Disegno Criminoso: La Cassazione Sottolinea l’Importanza dell’Arco Temporale
L’istituto del disegno criminoso rappresenta un cardine del diritto penale, consentendo di unificare più condotte illecite sotto un’unica visione strategica, con importanti conseguenze sul trattamento sanzionatorio. Tuttavia, la sua applicazione non è automatica. Una recente ordinanza della Corte di Cassazione (n. 15015/2024) chiarisce come l’ampio arco temporale tra i reati possa essere un elemento decisivo per escluderlo, delineando il confine tra un piano preordinato e una semplice propensione a delinquere.
I Fatti del Caso
Il caso ha origine dal ricorso di un individuo condannato per diversi reati legati alla violazione della normativa sugli stupefacenti, commessi in un periodo che va dal 2011 al 2015. L’interessato si era rivolto al Giudice dell’esecuzione chiedendo di unificare le pene relative a tre diverse sentenze sotto il vincolo della continuazione, sostenendo che tutti i reati fossero espressione di un unico disegno criminoso.
Il Tribunale di Avezzano, in funzione di Giudice dell’esecuzione, aveva respinto la richiesta. La motivazione del rigetto si basava su una constatazione fondamentale: i fatti apparivano tra loro del tutto slegati, espressione di volizioni separate e sintomo di una generale propensione alla delinquenza, piuttosto che tappe di un piano concepito unitariamente sin dall’inizio. L’ampio lasso di tempo tra i diversi episodi criminosi rendeva, secondo il giudice, “impensabile” una preventiva ideazione unitaria.
La Decisione sul disegno criminoso in Cassazione
Di fronte al rigetto, il condannato ha proposto ricorso per cassazione, lamentando un’erronea applicazione della legge penale e una motivazione illogica da parte del giudice dell’esecuzione riguardo agli indici rivelatori dell’unicità del disegno criminoso.
La Suprema Corte ha dichiarato il ricorso inammissibile. Gli Ermellini hanno stabilito che le censure del ricorrente non sollevavano questioni di legittimità (cioè errori di diritto), ma si traducevano in mere critiche di fatto. Questo tipo di valutazione è precluso in sede di Cassazione, il cui compito non è riesaminare le prove, ma verificare la corretta applicazione della legge e la logicità della motivazione del provvedimento impugnato.
Le Motivazioni: Arco Temporale Ampio e Assenza di un Piano Unitario
La Corte ha ritenuto la motivazione dell’ordinanza impugnata logica, coerente e priva di contraddizioni. Il punto centrale dell’argomentazione risiede nella valorizzazione di due elementi chiave:
1. Natura Slegata dei Fatti: I crimini, sebbene della stessa natura, non mostravano un collegamento intrinseco che potesse farli risalire a un progetto unitario iniziale. Apparivano come episodi distinti, frutto di decisioni autonome maturate nel tempo.

DA SVOLGERE:
- 1) Secondo il testo sul disegno criminoso, in quale periodo furono commessi i reati legati agli stupefacenti?
- 2) Riproduci il testo sul disegno criminoso, partendo da "La Suprema Corte" e proseguendo fino a "del provvedimento impugnato.".
- 3) Prosegui il testo sul disegno criminoso dal punto in cui si interrompe.

SEZIONE DATI:
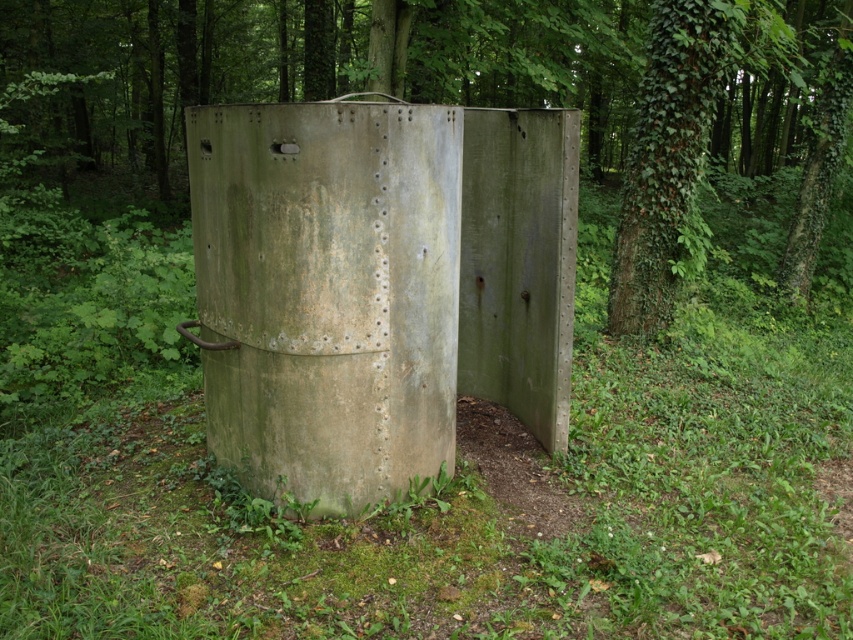
You are a hiker navigating through the forest and come across the green matte bunker at center. Based on its location coordinates, can you determine if it is positioned closer to the northern or southern part of the forest area?

The green matte bunker at center is located at coordinates point (x=378, y=284). Since both coordinates are nearly equal, it is positioned near the center of the forest area, neither closer to the northern nor southern part.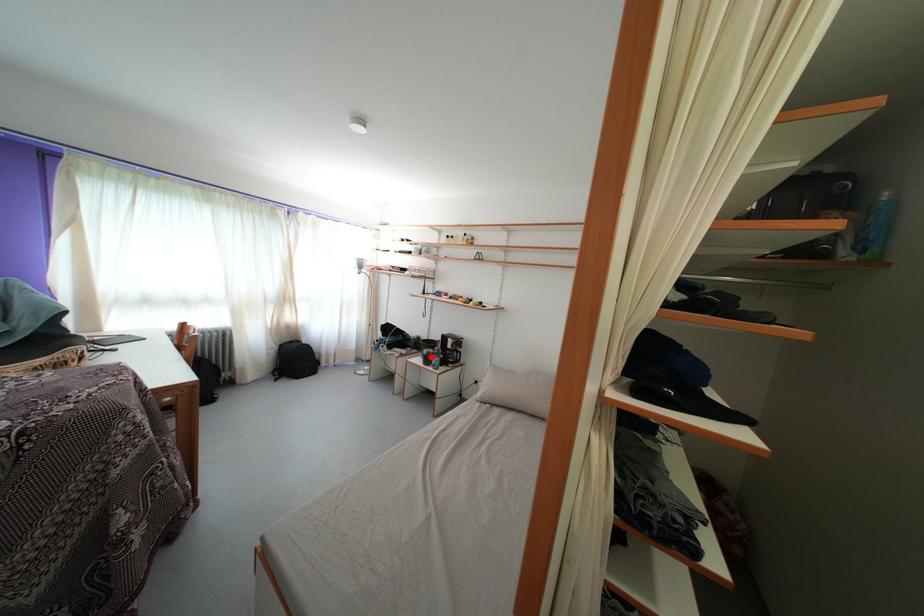
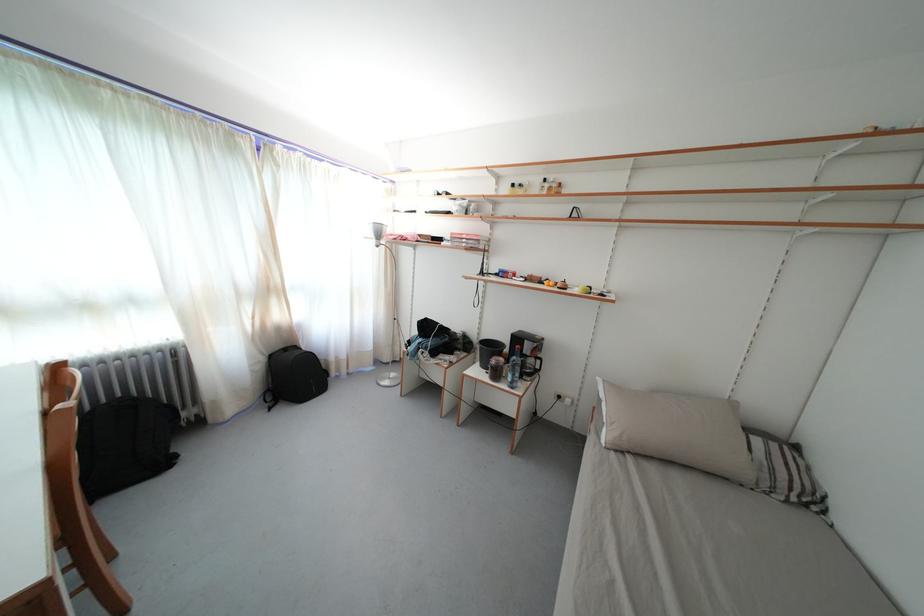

RISULTATI FINALI:
- 1) Dal 2011 al 2015.

- 2)
La Suprema Corte ha dichiarato il ricorso inammissibile. Gli Ermellini hanno stabilito che le censure del ricorrente non sollevavano questioni di legittimità (cioè errori di diritto), ma si traducevano in mere critiche di fatto. Questo tipo di valutazione è precluso in sede di Cassazione, il cui compito non è riesaminare le prove, ma verificare la corretta applicazione della legge e la logicità della motivazione del provvedimento impugnato.

- 3)
2. Ampiezza dell’Arco Temporale: Un periodo di quattro anni tra il primo e l’ultimo reato è stato considerato eccessivamente lungo per poter sostenere la tesi di un piano criminoso concepito in origine. Secondo la Corte, un lasso di tempo così esteso rende “viepiù impensabile la preventiva ideazione unitaria”, suggerendo piuttosto una tendenza a commettere reati ogni volta che se ne presenta l’occasione.
In sostanza, la Cassazione ha avallato la tesi del giudice di merito secondo cui i fatti non erano altro che manifestazioni di una “generale propensione alla delinquenza” e non l’attuazione di un singolo proposito criminale.
Le Conclusioni: Implicazioni Pratiche
Questa ordinanza offre un importante spunto di riflessione sui limiti dell’istituto della continuazione. Per ottenere il beneficio, non è sufficiente dimostrare che i reati appartengano alla stessa categoria o siano stati commessi dalla stessa persona. È necessario provare l’esistenza di un’ideazione originaria, un programma che leghi tutte le condotte come sue fasi esecutive.
L’elemento temporale assume un ruolo cruciale: maggiore è la distanza tra i reati, più difficile diventa dimostrare l’esistenza di un disegno criminoso unitario. La decisione conferma che i giudici devono distinguere attentamente tra un piano criminale preordinato, che merita un trattamento sanzionatorio più mite, e una carriera criminale frammentata in episodi distinti, che invece non può beneficiare dell’unificazione delle pene.
Quando più reati possono essere considerati parte di un unico disegno criminoso?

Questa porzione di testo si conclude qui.